> From: Jason Gunthorpe <jgg@nvidia.com> > Sent: Saturday, December 9, 2023 9:47 AM > > What is in a Nested domain: > Intel: A single IO page table refereed to by a PASID entry > Each vDomain-ID,PASID allocates a unique nesting domain > AMD: A GCR3 table pointer > Nesting domains are created for every unique GCR3 pointer. > vDomain-ID can possibly refer to multiple Nesting domains :( > ARM: A CD table pointer > Nesting domains are created for every unique CD table top pointer. this AMD/ARM difference is not very clear to me. How could a vDomain-ID refer to multiple GCR3 pointers? Wouldn't it lead to cache tag conflict when a same PASID entry in multiple GCR3 tables points to different I/O page tables?
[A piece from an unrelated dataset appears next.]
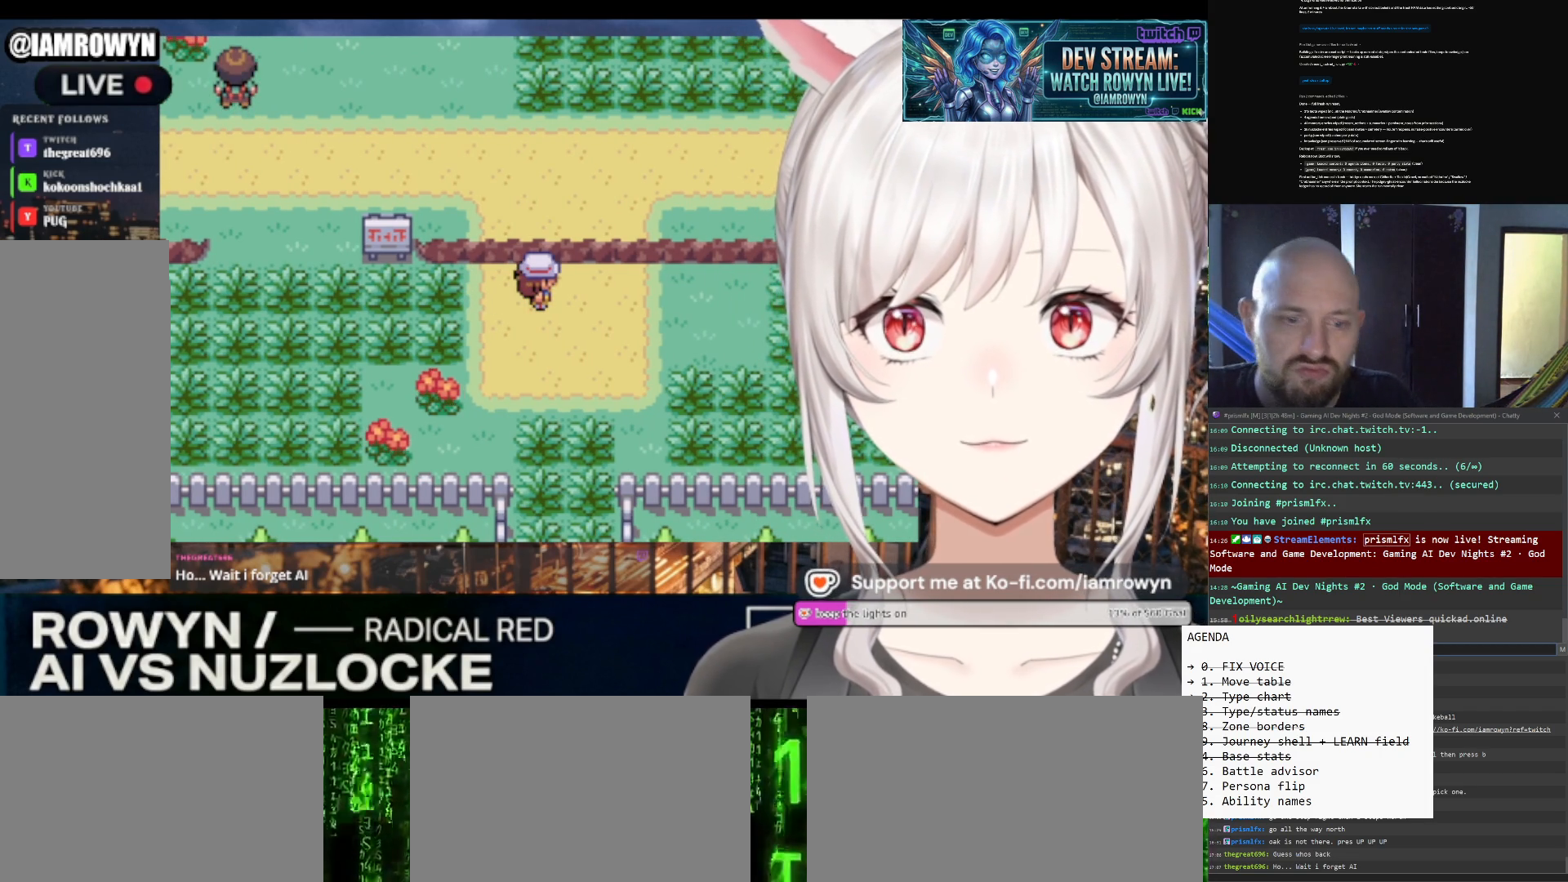
{"buttons": ["DPAD_RIGHT"], "events": []}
On 2023/12/11 10:29, Tian, Kevin wrote: >> From: Jason Gunthorpe <jgg@nvidia.com> >> Sent: Saturday, December 9, 2023 9:47 AM >> >> What is in a Nested domain: >> Intel: A single IO page table refereed to by a PASID entry >> Each vDomain-ID,PASID allocates a unique nesting domain >> AMD: A GCR3 table pointer >> Nesting domains are created for every unique GCR3 pointer. >> vDomain-ID can possibly refer to multiple Nesting domains :( >> ARM: A CD table pointer >> Nesting domains are created for every unique CD table top pointer. > > this AMD/ARM difference is not very clear to me. > > How could a vDomain-ID refer to multiple GCR3 pointers? Wouldn't it > lead to cache tag conflict when a same PASID entry in multiple GCR3 tables > points to different I/O page tables? Perhaps due to only one DomainID in the DTE table indexed by BDF? Actually, the vDomainID will not be used to tag cache, the host DomainId would be used instead. @Jason? -- Regards, Yi Liu
On Mon, Dec 11, 2023 at 08:36:46PM +0800, Yi Liu wrote: > On 2023/12/11 10:29, Tian, Kevin wrote: > > > From: Jason Gunthorpe <jgg@nvidia.com> > > > Sent: Saturday, December 9, 2023 9:47 AM > > > > > > What is in a Nested domain: > > > Intel: A single IO page table refereed to by a PASID entry > > > Each vDomain-ID,PASID allocates a unique nesting domain > > > AMD: A GCR3 table pointer > > > Nesting domains are created for every unique GCR3 pointer. > > > vDomain-ID can possibly refer to multiple Nesting domains :( > > > ARM: A CD table pointer > > > Nesting domains are created for every unique CD table top pointer. > > > > this AMD/ARM difference is not very clear to me. > > > > How could a vDomain-ID refer to multiple GCR3 pointers? Wouldn't it > > lead to cache tag conflict when a same PASID entry in multiple GCR3 tables > > points to different I/O page tables? > > Perhaps due to only one DomainID in the DTE table indexed by BDF? Actually, > the vDomainID will not be used to tag cache, the host DomainId would be > used instead. @Jason? The DomainID comes from the DTE table which is indexed by the RID, and the DTE entry points to the GCR3 table. So the VM certainly can setup a DTE table with multiple entires having the same vDomainID but pointing to different GCR3's. So the VMM has to do *something* with this. Most likely this is not a useful thing to do. However what should the VMM do when it sees this? Block a random DTE or push the duplication down to real HW would be my options. I'd probably try to do the latter just on the basis of better emulation. Jason
On 12/11/2023 8:05 PM, Jason Gunthorpe wrote:
> On Mon, Dec 11, 2023 at 08:36:46PM +0800, Yi Liu wrote:
>> On 2023/12/11 10:29, Tian, Kevin wrote:
>>>> From: Jason Gunthorpe <jgg@nvidia.com>
>>>> Sent: Saturday, December 9, 2023 9:47 AM
>>>>
>>>> What is in a Nested domain:
>>>> Intel: A single IO page table refereed to by a PASID entry
>>>> Each vDomain-ID,PASID allocates a unique nesting domain
>>>> AMD: A GCR3 table pointer
>>>> Nesting domains are created for every unique GCR3 pointer.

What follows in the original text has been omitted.